The Justice Department must turn over the materials on Monday unless the justices intervene

The Trump administration asked the Supreme Court on Thursday to step into the legal fight over the House Judiciary Committee’s request to see the grand jury materials from former special counsel Robert S. Mueller III’s probe of Russian interference in the 2016 presidential election.

Without an intervention from the justices, the Justice Department would have to turn over the materials on Monday under a court order from the federal appeals court in Washington, the Justice Department wrote in an application to the Supreme Court.

The Judiciary Committee has not opposed an administrative stay of seven days from Monday while the Supreme Court considers the request, the DOJ told the justices. The Justice Department plans later to file an appeal of the decision from the U.S. Court of Appeals for the District of Columbia Circuit.

The Justice Department wrote that if the Supreme Court does not pause the order while the government appeals the D.C. Circuit ruling, it will “force the government to turn over the grand-jury materials — thereby lifting their secrecy and rendering this dispute largely academic.”

A three-judge panel of the D.C. Circuit found, in a 2-1 ruling on March 10, that the House’s impeachment of President Donald Trump counted as a “judicial proceeding,” which qualifies the committee for an exemption to rules that typically keep grand jury information secret.

And the D.C. Circuit found that the Judiciary Committee showed a need for specific parts of the grand jury materials, in part because of how Mueller’s 22-month investigation also looked at Trump’s potentially criminal obstruction of justice actions to interfere with the investigation.

The Justice Department wrote Thursday that at least four justices, the number needed for the Supreme Court to agree to hear an appeal, are likely to conclude that they should review whether “judicial proceeding” includes a Senate impeachment trial.

And the Justice Department wrote that the lower court interpretation contravenes the ordinary meaning of “judicial proceeding” and “would create serious separation-of-powers concerns” with ordinary application of other provisions to impeachment proceedings.

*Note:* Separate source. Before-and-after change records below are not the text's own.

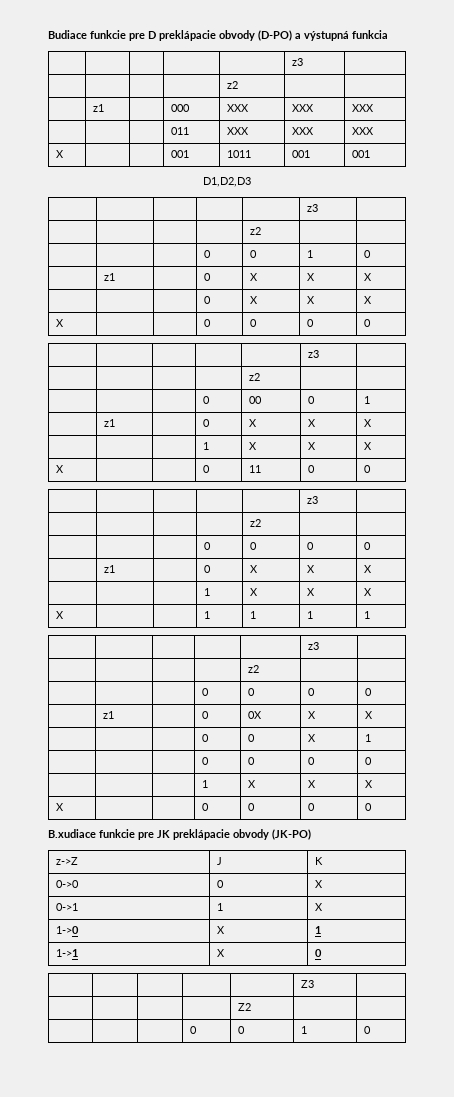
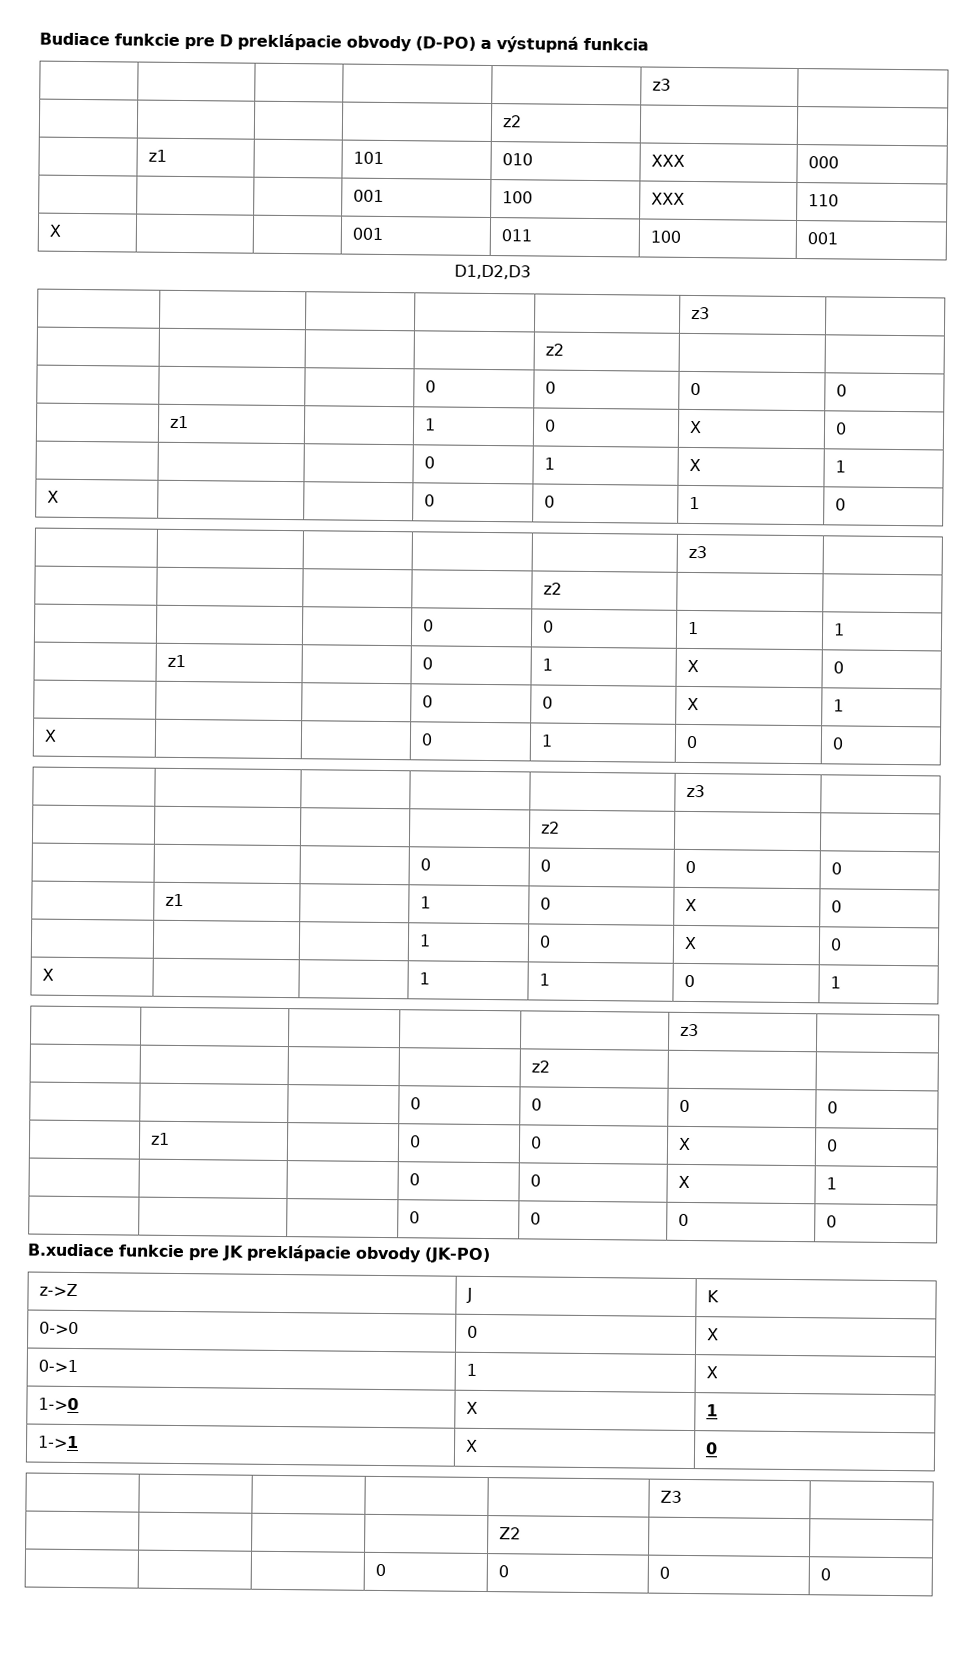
[170,104,190,112] [226,104,249,112] [291,104,314,112] [351,104,374,112] [170,127,189,135] [226,127,249,135] [291,127,314,135] [351,127,374,135] 000 | XXX | XXX | XXX // | | | 011 | XXX | XXX | XXX -> [353,151,385,164] [502,153,534,166] [651,154,686,167] [808,156,840,169] [353,189,385,202] [502,191,534,204] [651,192,686,205] [808,194,840,207] 101 | 010 | XXX | 000 // | | | 001 | 100 | XXX | 110
[226,150,251,158] [291,150,310,158] 1011 | 001 -> [501,229,533,242] [650,230,682,243] 011 | 100
[306,250,313,258] [363,250,371,258] [103,273,115,281] [203,273,211,281] [249,273,258,281] [306,273,315,281] [363,273,372,281] [203,296,211,304] [249,296,258,304] [306,296,315,304] [363,296,372,304] [55,319,64,327] [203,319,211,327] [249,319,257,327] [306,319,314,327] [363,319,371,327] [307,350,319,358] [248,373,260,381] [202,396,210,404] [248,396,262,404] [307,396,315,404] 1 | 0 // | z1 | | 0 | X | X | X // | | | 0 | X | X | X // X | | | 0 | 0 | 0 | 0 // | | | | | z3 | // | | | | z2 | | // | | | 0 | 00 | 0 -> [690,382,702,396] [836,384,848,397] [169,415,190,429] [424,418,437,431] [544,419,557,432] [689,420,703,434] [835,422,848,435] [424,456,436,469] [544,457,556,470] [689,458,702,472] [835,460,847,473] [47,490,60,503] [424,494,436,507] [544,495,556,508] [689,496,701,510] [835,498,847,511] [688,545,708,559] [543,582,563,595] [423,619,435,632] [543,620,555,633] [688,621,700,635] 0 | 0 // | z1 | | 1 | 0 | X | 0 // | | | 0 | 1 | X | 1 // X | | | 0 | 0 | 1 | 0 // | | | | | z3 | // | | | | z2 | | // | | | 0 | 0 | 1
[248,419,257,427] [307,419,316,427] [363,419,372,427] [202,442,209,450] [248,442,257,450] [307,442,316,450] [363,442,372,450] [55,465,64,473] [202,465,210,473] [248,465,261,473] X | X | X // | | | 1 | X | X | X // X | | | 0 | 11 -> [542,658,554,671] [687,659,700,673] [833,661,845,674] [422,695,434,708] [542,696,554,709] [687,697,700,711] [833,699,845,712] [44,729,58,742] [421,733,434,746] [541,734,554,747] 1 | X | 0 // | | | 0 | 0 | X | 1 // X | | | 0 | 1
[203,565,211,573] [249,565,258,573] [306,565,315,573] [363,565,372,573] [203,588,210,596] [249,588,258,596] [306,588,315,596] [363,588,372,596] | 0 | X | X | X // | | | 1 | X | X | X -> [420,896,432,909] [540,897,552,910] [685,898,698,912] [831,900,843,913] [419,934,432,947] [539,935,552,948] [684,936,698,950] [830,938,843,951] | 1 | 0 | X | 0 // | | | 1 | 0 | X | 0
[306,611,313,619] 1 -> [684,974,696,988] 0
[247,711,262,719] [307,711,316,719] [364,711,373,719] 0X | X | X -> [530,1136,543,1149] [678,1137,692,1151] [826,1139,839,1152] 0 | X | 0
[201,780,208,788] [247,780,256,788] [307,780,316,788] [364,780,373,788] [55,803,64,811] [201,803,209,811] [247,803,255,811] [307,803,315,811] [364,803,372,811] // | | | 1 | X | X | X // X | | | 0 | 0 | 0 | 0 -> (838, 1221) none
[300,1026,307,1034] 1 -> [659,1566,671,1579] 0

The Justice Department also pointed out that courts have put conditions on the disclosure of grand jury material to protect it from becoming public — but that might not matter if it has to turn over the information to the Judiciary Committee before the Supreme Court decides whether the D.C. Circuit ruling was correct.

“A federal court is likely powerless, however, to impose such conditions on Members of Congress — much less to enforce them by contempt,” the Justice Department wrote.

The House first requested the grand jury material from the Justice Department more than a year ago.